• Available records:
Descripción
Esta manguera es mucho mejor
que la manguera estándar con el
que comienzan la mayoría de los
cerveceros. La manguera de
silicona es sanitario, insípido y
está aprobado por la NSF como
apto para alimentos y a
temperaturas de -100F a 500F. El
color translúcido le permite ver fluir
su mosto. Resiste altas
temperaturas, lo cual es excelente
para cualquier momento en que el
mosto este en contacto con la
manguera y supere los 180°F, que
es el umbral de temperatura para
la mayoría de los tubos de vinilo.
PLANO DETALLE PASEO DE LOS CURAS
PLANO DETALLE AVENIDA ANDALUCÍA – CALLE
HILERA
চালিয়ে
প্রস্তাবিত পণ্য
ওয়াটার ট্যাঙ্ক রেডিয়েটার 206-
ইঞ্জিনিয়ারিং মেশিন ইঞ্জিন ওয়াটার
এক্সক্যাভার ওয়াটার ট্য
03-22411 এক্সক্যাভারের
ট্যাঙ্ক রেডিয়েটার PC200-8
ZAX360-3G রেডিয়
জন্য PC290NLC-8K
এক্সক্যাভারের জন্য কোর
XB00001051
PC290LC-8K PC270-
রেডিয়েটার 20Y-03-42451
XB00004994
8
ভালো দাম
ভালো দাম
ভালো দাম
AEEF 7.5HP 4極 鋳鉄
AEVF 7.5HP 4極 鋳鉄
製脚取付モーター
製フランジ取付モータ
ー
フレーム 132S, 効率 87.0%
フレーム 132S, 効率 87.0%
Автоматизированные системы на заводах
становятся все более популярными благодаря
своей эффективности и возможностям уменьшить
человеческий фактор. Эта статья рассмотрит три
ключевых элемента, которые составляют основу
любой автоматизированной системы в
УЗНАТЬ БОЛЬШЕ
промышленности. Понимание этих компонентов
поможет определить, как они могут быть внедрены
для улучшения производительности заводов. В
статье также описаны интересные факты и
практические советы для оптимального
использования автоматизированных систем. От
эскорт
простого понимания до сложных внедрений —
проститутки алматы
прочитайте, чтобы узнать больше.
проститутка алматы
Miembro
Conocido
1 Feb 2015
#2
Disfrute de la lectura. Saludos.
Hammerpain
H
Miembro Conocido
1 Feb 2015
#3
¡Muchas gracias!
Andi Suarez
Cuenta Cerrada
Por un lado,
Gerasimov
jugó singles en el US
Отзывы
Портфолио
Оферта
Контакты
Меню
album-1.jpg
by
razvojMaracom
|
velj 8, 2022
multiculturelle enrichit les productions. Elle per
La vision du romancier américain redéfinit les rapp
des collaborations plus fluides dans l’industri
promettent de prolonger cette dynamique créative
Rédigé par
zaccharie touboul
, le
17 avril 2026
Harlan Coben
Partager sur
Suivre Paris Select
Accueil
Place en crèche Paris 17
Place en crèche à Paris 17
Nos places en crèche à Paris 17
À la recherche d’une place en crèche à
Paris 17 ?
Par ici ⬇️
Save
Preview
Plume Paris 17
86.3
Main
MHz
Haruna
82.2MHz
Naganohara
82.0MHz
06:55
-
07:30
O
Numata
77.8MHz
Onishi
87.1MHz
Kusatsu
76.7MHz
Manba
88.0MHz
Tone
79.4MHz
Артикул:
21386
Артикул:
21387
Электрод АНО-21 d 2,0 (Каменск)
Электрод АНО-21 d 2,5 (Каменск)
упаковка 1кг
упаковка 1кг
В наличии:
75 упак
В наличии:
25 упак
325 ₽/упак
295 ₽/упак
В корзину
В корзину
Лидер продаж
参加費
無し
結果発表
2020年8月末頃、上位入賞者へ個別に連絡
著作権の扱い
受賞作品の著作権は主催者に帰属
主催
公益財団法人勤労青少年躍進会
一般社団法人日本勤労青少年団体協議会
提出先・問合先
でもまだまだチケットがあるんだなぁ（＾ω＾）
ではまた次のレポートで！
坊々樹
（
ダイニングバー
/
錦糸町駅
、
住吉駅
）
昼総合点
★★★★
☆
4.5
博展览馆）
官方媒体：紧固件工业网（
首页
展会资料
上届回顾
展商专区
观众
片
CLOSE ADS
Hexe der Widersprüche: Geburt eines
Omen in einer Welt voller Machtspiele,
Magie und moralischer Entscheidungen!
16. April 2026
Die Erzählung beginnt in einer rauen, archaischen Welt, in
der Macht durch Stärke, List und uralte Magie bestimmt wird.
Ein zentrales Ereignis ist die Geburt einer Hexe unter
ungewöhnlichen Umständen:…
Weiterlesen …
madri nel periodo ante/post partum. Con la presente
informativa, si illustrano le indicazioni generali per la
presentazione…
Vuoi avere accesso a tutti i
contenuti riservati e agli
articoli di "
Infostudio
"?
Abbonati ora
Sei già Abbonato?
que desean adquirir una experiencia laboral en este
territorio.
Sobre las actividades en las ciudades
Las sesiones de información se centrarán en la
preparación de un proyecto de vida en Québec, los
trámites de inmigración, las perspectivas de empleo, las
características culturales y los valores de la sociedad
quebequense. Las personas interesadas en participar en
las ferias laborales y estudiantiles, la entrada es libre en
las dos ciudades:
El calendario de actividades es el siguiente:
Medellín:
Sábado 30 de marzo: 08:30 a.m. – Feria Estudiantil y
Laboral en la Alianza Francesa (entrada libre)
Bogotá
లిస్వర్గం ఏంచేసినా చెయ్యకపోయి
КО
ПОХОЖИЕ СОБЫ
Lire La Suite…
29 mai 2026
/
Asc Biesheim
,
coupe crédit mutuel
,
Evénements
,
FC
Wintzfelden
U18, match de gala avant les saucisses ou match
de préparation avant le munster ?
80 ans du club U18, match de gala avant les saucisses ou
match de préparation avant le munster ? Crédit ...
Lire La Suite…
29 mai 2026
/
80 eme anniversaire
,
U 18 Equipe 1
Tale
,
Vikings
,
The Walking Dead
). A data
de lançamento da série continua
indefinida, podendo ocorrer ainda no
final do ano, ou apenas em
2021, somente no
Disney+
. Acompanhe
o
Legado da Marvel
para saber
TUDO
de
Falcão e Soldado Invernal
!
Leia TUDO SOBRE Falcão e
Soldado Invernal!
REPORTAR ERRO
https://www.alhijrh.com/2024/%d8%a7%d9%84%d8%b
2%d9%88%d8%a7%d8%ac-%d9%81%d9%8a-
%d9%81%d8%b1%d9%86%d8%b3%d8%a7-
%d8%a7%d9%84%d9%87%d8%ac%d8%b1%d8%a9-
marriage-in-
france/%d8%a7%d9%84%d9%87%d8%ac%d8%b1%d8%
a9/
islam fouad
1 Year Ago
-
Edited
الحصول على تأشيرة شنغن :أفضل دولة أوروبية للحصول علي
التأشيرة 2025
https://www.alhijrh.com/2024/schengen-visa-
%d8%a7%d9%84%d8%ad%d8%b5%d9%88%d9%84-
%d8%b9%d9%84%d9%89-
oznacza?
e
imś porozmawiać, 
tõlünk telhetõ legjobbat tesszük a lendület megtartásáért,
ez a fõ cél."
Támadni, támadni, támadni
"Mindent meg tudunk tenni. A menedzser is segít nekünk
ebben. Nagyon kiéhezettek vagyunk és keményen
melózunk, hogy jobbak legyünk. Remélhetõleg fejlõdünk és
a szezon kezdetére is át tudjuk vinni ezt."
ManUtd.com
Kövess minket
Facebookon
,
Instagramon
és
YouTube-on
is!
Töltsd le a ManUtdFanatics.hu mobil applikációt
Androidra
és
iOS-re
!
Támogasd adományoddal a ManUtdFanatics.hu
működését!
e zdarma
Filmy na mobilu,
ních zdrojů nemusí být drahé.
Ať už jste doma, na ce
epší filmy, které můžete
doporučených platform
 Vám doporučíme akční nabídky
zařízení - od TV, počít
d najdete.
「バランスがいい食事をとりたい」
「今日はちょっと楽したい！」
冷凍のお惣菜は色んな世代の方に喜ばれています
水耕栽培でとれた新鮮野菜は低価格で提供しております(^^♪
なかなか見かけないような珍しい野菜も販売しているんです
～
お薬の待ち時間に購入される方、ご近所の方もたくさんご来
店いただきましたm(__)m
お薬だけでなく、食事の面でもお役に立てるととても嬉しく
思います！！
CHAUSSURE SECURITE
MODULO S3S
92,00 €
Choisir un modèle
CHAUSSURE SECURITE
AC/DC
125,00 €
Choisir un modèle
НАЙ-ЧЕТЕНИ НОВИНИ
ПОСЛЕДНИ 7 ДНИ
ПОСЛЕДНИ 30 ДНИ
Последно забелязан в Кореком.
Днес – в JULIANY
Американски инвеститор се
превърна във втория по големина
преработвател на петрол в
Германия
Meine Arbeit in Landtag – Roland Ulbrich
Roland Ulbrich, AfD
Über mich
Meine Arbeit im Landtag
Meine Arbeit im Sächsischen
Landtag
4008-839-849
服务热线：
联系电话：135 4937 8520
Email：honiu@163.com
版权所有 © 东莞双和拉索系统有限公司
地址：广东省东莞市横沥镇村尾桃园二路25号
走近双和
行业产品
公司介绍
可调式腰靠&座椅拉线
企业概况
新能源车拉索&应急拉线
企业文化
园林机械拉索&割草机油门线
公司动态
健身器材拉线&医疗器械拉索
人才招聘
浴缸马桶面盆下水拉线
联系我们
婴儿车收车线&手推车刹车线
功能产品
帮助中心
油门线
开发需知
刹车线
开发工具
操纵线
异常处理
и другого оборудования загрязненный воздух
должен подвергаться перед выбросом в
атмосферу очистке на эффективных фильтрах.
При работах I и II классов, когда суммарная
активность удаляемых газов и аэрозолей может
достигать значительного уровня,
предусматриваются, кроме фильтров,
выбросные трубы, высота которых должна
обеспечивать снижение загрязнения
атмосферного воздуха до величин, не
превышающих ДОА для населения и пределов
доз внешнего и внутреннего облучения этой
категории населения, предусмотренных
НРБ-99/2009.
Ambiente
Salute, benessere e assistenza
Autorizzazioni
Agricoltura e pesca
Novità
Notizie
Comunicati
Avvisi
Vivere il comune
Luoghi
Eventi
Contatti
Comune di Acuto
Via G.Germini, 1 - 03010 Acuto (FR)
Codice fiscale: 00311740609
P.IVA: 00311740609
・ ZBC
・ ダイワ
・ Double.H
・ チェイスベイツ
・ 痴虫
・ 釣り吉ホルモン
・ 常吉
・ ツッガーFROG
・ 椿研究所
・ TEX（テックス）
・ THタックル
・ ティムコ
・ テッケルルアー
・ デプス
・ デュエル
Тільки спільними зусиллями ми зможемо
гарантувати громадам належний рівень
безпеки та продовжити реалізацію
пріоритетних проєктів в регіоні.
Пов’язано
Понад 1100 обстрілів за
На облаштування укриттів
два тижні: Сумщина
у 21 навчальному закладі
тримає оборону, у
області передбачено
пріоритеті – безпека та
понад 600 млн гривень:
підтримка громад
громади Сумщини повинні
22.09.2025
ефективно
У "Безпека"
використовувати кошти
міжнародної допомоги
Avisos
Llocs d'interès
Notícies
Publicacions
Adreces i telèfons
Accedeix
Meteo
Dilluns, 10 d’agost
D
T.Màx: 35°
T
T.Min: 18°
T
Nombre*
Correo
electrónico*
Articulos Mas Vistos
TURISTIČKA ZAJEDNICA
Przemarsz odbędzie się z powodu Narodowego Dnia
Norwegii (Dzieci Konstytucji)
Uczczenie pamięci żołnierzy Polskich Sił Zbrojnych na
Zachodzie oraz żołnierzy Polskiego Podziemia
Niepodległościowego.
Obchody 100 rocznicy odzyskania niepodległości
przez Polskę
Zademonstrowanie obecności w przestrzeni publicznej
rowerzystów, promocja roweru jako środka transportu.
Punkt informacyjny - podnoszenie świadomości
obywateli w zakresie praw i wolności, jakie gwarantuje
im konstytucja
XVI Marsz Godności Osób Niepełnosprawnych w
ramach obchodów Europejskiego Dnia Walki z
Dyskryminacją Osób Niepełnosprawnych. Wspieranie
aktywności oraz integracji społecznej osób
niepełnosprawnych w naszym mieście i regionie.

• Task to carry out: Search the listing for the word "Landtag". Copy every line in which it occurs.

• Output for this task:
Meine Arbeit in Landtag – Roland Ulbrich
Meine Arbeit im Landtag
Landtag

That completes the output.